Some of Dyck’s poems ironically portray the wicked, rotting human as an unevolved “monkey,” his despair most accurately expressed in popular song lyrics of the ’50s: “hang down yr head mennomonk/ hang down yr head and cry.” Instead of raising one up, Christianity makes the human-fisher an unevolved menno-monk-ey.
Of course, there’s more than one way to look at life. The long poem “Fuga per Canonem” introduces the “rules” of flight/escape through music by mentioning Bach’s fugues, which break fugue rules: the flight of bees, which operates differently than the flight of birds, and “the great grey muddle” of romantic love in popular Western culture. Rephrasing the tragic yet jubilant lines in Dylan Thomas’s “Fern Hill” (“Time held me green and dying / Though I sang in my chains like the sea”), the poem “Freely” instead offers up the paradoxical, somewhat flippant aphorism, “Freedom is a chain” and “your chains make you free.” The exception makes the rule and so rules cannot be counted on to elucidate. When it comes to operating life successfully, Cutthroats suggests that there is no instruction manual, no mythology, no popular ideology that is in any way accurate or useful.
“Moment of Perfection” begins in the Rockies: a beautiful, wild corner of the world, home to clear fishing streams where the impure fisher kills purely for food and where “a nest of sparrow’s-egg orchids” grows like a gift. The poem, in long-lined couplets, weaves through other environments, some almost as pristine, some mythical, others marred by corruption, rejection, fear, violence, and finally, despair over the meaningless of life and its unavoidable consequence (death), portrayed when “the doula grasped the gravedigger’s shovel,” perhaps the only line in the book that is in any way heavy-handed.
While perfection can perhaps be found in nature, humans invariably damage, question, and undermine it with their existentialist angst. The two, it seems, cannot coexist in harmony.
But one can try.
No matter in which order the book is read, the reader cannot escape the strength and beauty of the book’s first two sections, “The Cutthroat Poems” and “The Ram River Poems,” which demonstrate that nature imposes itself on the human mind, the human mind imposes itself on nature, and despite or because of animal instinct, personal history, fear, shame, religion, education, reason, and ideas, something mythical happens.
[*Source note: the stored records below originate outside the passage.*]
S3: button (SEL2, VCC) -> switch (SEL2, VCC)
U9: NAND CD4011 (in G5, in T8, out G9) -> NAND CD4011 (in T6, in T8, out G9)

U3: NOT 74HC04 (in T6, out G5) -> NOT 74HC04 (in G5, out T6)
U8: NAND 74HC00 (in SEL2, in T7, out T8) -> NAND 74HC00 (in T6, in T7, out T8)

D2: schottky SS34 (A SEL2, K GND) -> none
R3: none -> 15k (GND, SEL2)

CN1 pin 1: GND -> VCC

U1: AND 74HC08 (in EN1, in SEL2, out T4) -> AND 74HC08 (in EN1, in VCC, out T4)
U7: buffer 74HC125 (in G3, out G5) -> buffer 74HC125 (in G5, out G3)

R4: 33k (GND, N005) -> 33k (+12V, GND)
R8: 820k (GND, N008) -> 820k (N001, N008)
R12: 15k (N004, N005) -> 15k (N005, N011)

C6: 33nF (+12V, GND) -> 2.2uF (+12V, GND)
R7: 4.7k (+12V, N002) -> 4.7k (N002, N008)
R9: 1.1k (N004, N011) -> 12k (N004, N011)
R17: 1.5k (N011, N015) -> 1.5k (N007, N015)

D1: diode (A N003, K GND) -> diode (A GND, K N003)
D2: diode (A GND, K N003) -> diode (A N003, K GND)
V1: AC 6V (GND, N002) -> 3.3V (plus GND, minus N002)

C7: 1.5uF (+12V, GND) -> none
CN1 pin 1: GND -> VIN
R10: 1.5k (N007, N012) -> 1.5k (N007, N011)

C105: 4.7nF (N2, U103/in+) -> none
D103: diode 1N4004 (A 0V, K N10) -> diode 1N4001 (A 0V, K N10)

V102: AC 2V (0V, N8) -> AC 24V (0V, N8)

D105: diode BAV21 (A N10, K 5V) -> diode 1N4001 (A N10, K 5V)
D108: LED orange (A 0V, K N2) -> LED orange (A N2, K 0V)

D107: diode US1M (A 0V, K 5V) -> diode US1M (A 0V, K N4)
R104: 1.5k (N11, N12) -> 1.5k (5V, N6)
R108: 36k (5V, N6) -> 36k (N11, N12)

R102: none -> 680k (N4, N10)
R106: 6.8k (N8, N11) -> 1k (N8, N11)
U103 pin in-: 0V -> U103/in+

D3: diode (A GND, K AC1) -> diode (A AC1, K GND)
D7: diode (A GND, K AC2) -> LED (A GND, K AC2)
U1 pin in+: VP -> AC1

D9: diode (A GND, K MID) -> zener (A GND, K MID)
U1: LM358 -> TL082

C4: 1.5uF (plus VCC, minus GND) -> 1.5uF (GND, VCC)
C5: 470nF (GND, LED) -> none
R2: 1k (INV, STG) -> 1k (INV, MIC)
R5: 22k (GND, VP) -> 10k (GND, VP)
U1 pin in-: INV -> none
It is perhaps the strength of the “Cutthroat” and “Ram River” poems that promotes this sense—the prize at the end of the hook, the unencumbered thought—that takes the reader to a place where “you notice the slightest ripple / in the quiet pool,” a state of mind where the fisher is “casting the arc of [my] encircling desire / to be that golden trout I kill to live.”
Cutthroats and Other Poems is a book about experience not answers, and it is on the river Ram the fisher/poet learns what he has observed and been told: “That trout I hook has been caught before. / The pull on my line is as old as a mountain,” and “Every new heart breaks as no heart / before it,” while recognizing it all as cliché.
Joan Crate’s second novel, Black Apple, was just published by Simon & Schuster. She has also published three books of poetry and been shortlisted for several awards, including the Pat Lowther Memorial Award, the Stephan G. Stephansson Award for Poetry, and the Canadian Authors Association Award for Poetry. She lives in Calgary.